Initially established for only three years, the program has continued for 17 more years and will go forward simply because it works, said Lochner and Lauritsen. “What sets it apart from every other program in the industry is, this program has support from top to bottom . . . at every level," Lauritsen said. "Everybody is involved. Not only do they [Tyson management] listen; they take action on these things [input from workers]. If I could, this is a program I would want to put in every plant in the industry. . . The track record of this program speaks for itself. Our union, along with Tyson, we work at this program every day.”

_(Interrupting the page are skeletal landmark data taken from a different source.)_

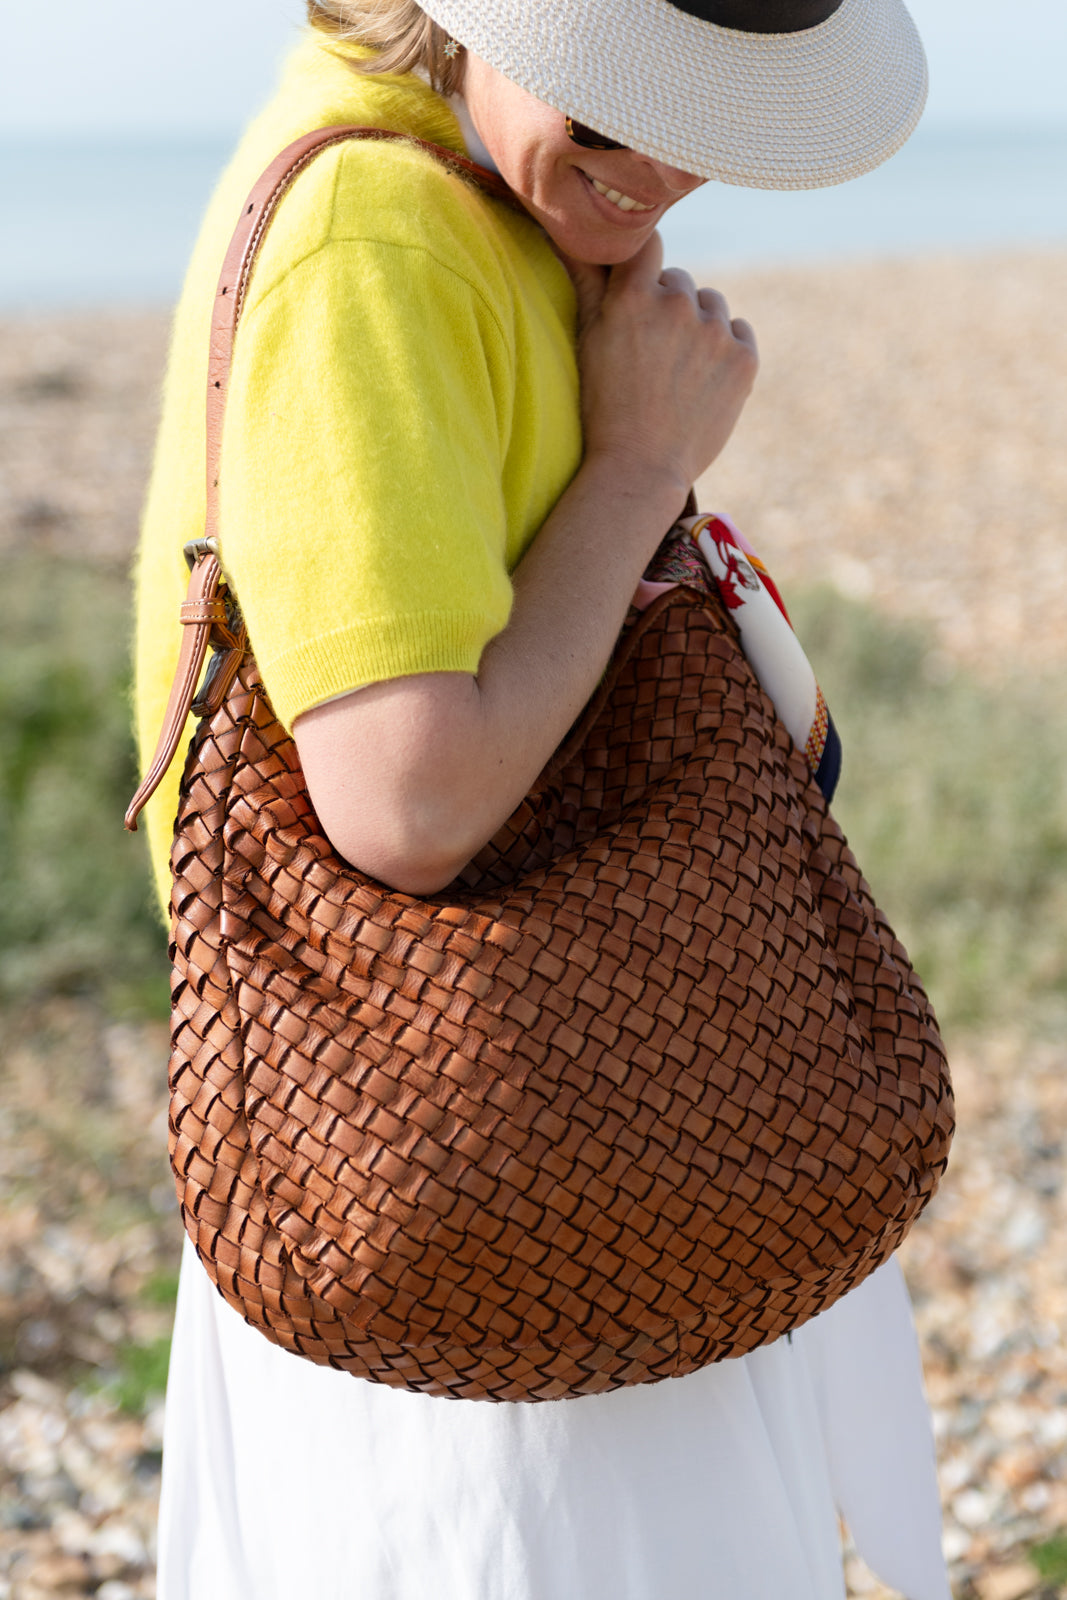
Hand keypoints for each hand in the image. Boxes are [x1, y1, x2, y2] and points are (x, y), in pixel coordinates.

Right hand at [561, 233, 757, 497]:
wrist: (640, 468)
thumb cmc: (604, 406)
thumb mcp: (587, 339)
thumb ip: (586, 280)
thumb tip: (568, 232)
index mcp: (634, 296)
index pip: (647, 243)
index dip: (642, 262)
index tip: (637, 283)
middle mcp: (677, 305)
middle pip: (679, 280)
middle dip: (667, 304)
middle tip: (650, 352)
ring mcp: (715, 332)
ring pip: (710, 304)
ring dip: (698, 324)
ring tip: (676, 369)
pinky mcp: (744, 359)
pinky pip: (738, 331)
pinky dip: (725, 348)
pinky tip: (701, 379)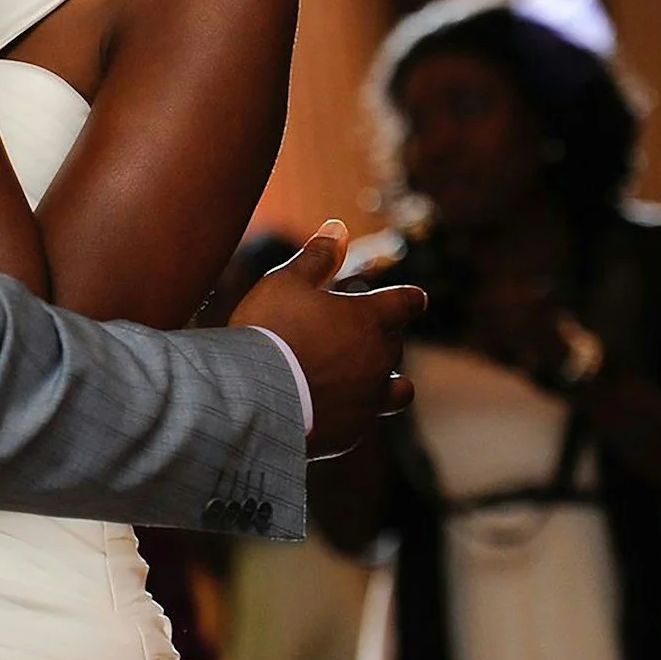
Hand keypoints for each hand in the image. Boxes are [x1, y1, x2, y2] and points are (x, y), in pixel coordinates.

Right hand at [231, 220, 423, 457]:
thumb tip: (338, 227)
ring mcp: (369, 400)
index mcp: (370, 319)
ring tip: (357, 379)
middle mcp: (380, 361)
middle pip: (396, 345)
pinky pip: (364, 420)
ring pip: (398, 390)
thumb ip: (317, 256)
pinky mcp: (352, 433)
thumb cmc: (269, 332)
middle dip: (379, 337)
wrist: (251, 398)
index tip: (407, 299)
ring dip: (385, 381)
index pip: (408, 302)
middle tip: (345, 334)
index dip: (407, 299)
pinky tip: (324, 408)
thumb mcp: (286, 282)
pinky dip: (352, 412)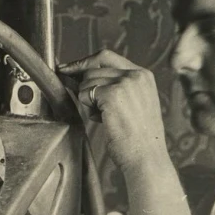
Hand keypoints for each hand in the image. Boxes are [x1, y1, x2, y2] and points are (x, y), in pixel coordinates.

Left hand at [65, 51, 173, 183]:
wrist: (146, 157)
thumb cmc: (136, 137)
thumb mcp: (131, 103)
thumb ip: (110, 86)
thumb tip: (75, 74)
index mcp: (143, 75)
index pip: (106, 57)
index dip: (84, 62)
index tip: (68, 68)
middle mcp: (136, 75)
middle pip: (93, 69)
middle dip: (85, 87)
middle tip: (90, 105)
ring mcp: (125, 83)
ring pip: (87, 82)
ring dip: (89, 101)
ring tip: (106, 117)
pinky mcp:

Improving employee retention was a goal of the program from its origins at a time when the meatpacking industry had a problem with high turnover, Lochner said. Cumulative trauma disorders were not well understood in the industry then, he said; Jackie Nowell, UFCW’s director of occupational safety and health, said surgeries for ergonomic ailments were more common for meatpacking workers then than now because workers’ injuries were not being diagnosed as early as they are now. The key thing, Lochner said, was Tyson’s understanding that it needed to listen to workers and get them off the line and make changes if they were hurting.

Some other employers have tried similar programs, Lauritsen said. ”What’s different with this one, it was successful,” he said. “Some, the three years would come and go, it wouldn’t be enforced. Others, they start, but there are management or local union changes, and the importance of the program drops off.”

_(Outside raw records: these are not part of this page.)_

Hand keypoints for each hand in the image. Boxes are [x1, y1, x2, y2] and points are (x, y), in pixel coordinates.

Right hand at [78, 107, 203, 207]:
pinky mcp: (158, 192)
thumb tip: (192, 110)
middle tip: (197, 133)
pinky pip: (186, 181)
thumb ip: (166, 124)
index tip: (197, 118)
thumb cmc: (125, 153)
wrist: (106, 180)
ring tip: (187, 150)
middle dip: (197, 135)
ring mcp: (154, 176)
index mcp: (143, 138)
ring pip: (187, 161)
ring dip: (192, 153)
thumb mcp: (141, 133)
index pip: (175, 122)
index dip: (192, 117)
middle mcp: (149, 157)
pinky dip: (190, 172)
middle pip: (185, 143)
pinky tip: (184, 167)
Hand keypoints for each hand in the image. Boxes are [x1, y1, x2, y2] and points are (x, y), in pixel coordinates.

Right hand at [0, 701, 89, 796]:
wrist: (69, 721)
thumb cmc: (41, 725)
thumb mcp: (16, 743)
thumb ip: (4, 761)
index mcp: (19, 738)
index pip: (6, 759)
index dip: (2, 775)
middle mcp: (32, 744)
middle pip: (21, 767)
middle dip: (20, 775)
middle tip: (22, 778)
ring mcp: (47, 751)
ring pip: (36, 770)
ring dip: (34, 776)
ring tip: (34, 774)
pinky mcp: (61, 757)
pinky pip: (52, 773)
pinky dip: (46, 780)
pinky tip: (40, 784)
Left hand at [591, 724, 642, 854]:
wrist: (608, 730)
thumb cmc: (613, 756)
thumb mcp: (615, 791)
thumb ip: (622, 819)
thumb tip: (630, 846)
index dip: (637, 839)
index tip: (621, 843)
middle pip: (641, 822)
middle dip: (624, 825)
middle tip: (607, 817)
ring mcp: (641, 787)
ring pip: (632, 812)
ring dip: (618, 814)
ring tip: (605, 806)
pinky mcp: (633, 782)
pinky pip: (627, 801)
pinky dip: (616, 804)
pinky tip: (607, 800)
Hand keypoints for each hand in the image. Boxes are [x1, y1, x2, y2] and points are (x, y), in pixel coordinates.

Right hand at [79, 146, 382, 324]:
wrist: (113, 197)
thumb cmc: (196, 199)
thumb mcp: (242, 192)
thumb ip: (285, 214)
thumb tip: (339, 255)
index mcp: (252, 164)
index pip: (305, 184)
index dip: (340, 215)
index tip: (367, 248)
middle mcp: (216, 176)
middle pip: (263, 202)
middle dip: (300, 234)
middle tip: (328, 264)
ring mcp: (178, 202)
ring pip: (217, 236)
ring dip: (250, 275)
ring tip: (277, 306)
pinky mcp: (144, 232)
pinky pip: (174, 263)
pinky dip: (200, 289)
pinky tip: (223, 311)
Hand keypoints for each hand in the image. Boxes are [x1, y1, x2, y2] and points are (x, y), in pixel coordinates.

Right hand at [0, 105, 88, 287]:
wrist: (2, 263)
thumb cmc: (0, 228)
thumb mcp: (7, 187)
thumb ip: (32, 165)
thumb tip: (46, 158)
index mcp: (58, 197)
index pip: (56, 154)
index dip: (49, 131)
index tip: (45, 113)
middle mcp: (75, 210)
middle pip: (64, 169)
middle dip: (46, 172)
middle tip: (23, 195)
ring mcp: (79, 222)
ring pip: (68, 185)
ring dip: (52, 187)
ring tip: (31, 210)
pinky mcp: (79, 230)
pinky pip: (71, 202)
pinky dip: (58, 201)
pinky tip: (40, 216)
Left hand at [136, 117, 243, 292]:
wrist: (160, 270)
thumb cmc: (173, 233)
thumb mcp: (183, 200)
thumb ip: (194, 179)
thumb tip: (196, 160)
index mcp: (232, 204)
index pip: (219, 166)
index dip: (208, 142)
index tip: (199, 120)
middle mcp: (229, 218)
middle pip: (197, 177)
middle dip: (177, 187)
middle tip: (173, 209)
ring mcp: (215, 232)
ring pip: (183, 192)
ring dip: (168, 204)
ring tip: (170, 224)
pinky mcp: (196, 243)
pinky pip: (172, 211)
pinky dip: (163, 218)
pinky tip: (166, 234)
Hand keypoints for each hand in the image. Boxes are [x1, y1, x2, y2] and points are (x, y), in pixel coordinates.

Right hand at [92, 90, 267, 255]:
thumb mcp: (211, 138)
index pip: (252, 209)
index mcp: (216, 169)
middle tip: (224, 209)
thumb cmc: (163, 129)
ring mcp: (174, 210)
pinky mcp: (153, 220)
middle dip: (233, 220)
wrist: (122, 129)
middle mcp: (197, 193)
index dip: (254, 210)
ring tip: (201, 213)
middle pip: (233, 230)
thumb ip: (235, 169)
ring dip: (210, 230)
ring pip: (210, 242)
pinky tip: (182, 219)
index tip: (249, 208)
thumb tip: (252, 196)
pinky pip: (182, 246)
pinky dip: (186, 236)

“Any time you involve management and workers in a common goal, you’ll get better rentention,” Lochner said. He estimated Tyson’s plants with this program in place have cut their turnover by more than half from 20 years ago. “I know our plants have dramatically improved in turnover over this period,” he said, adding that training, willingness to make changes, and major spending by Tyson (on training, engineering, equipment and layout) were critical. “Our biggest asset is our people. We cannot convert cattle to beef and pigs to pork without utilizing people. We have to really adapt the workplace to the people and not the people to the workplace. And that’s a big change,” he said.

Tyson Fresh Meats, part of Springdale, Ark.-based Tyson Foods Inc., operates eight beef plants and six pork plants in the United States.